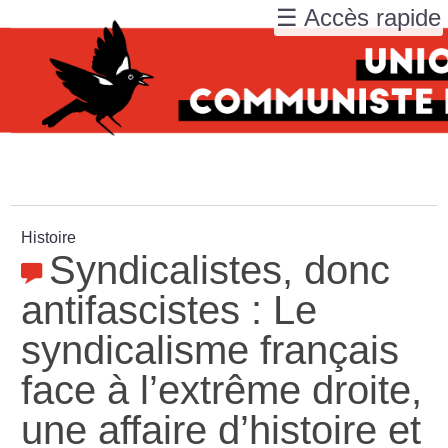
☰ Accès rapide
Histoire
Syndicalistes, donc
antifascistes : Le
syndicalisme français
face à l’extrême droite,
une affaire d’histoire et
:::::
> REQUIREMENT: An exact copy of all the data above is required; omit any pictures.

> OUTPUT FOR THIS TASK:
☰ Accès rapide
Histoire
Syndicalistes, donc
antifascistes : Le
syndicalisme français
face à l’extrême droite,
une affaire d’histoire et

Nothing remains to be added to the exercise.